Abstract

The article is devoted to the study of the influence of social capital on the ability of countries to produce innovations. The analysis of the achievements of economic science in the field of studying social capital and innovation revealed the ambiguity of views on the relationship between these categories, as well as wide discussions about the influence of the stock of social capital on the nature of economic growth. The authors associated the existing difficulties of the research process with insufficient attention of scientists to different levels and forms of manifestation of social capital, which have different potential in promoting innovation.
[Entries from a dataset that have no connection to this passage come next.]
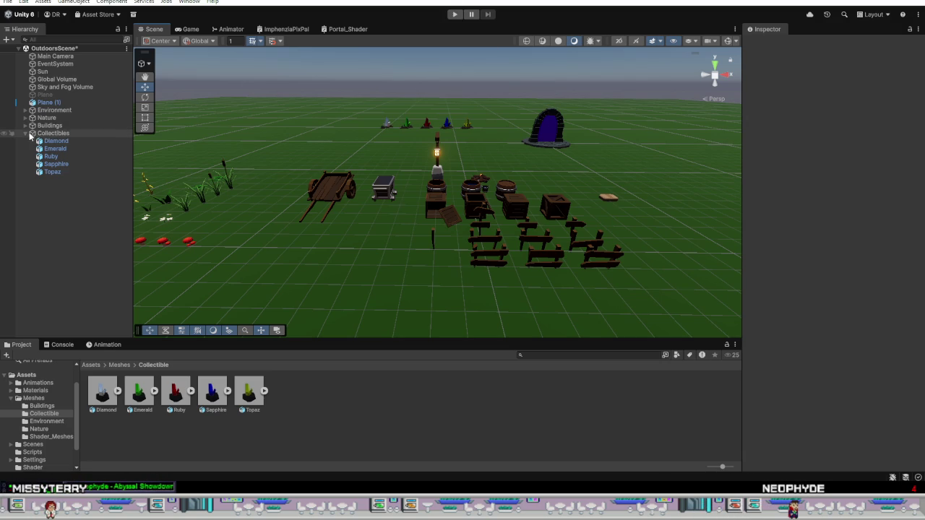
pyautogui.click(454, 15)
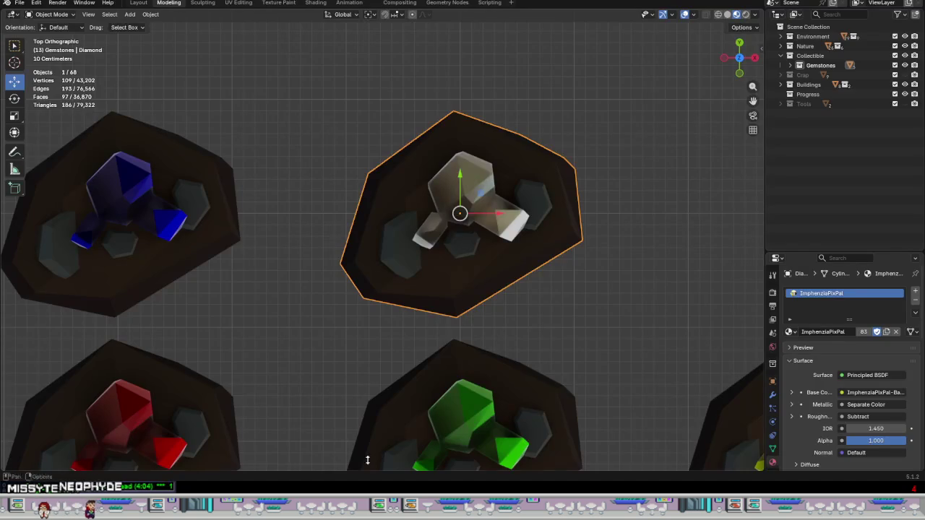
# View the gem crystals in perspective in Blender, then return to the running Unity game.
pyautogui.rightClick(519, 304)
pyautogui.moveTo(650, 372)
pyautogui.mouseDown()
pyautogui.moveTo(599, 343)
pyautogui.moveTo(603, 270)
pyautogui.moveTo(591, 253)
pyautogui.moveTo(608, 244)
pyautogui.moveTo(595, 246)
pyautogui.moveTo(525, 284)
pyautogui.moveTo(537, 269)
pyautogui.moveTo(404, 418)
pyautogui.mouseUp()
pyautogui.moveTo(336, 504)
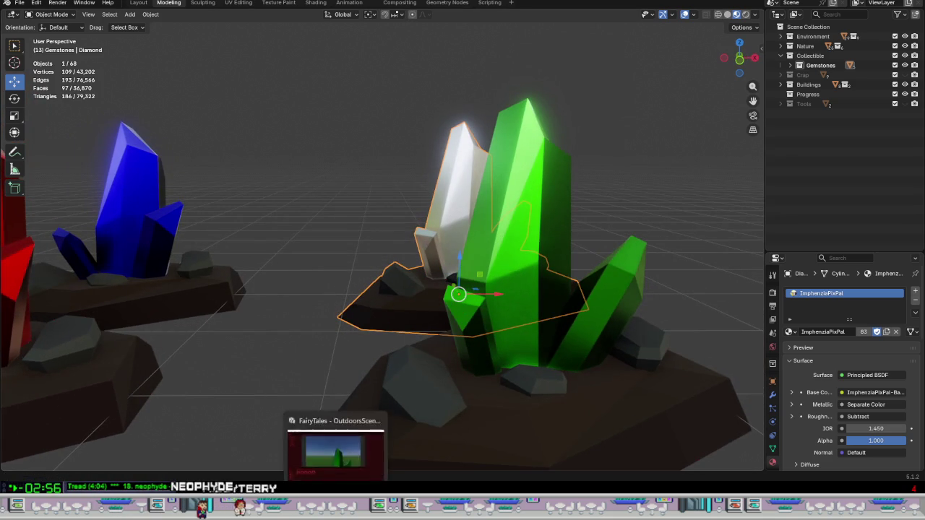
pyautogui.click(367, 474)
On the basis of the methodological approach, in which individualistic and holistic ideas about economic activity are combined in the framework of institutional theory, the decomposition of public social capital into its individual and organizational levels and corresponding functional forms is carried out. On this basis, the nature of their interaction and role in the innovation process is shown. In order to quantify social capital in view of its ability to promote innovation, an integral indicator "Index of Innovative Social Capital" was constructed as a combination of three key components: close cooperation between the university and R&D, Information & communication technologies, and social capital itself. In a sample of 26 countries of different levels of development, a strong two-way direct relationship with an average degree of significance was found between the "Index of Innovative Social Capital" and GDP per capita. The presence of such dependence serves as another explanation for the unevenness of innovative development in the world, and therefore, opens up guidelines for poor countries to increase their innovative potential in view of social and institutional factors.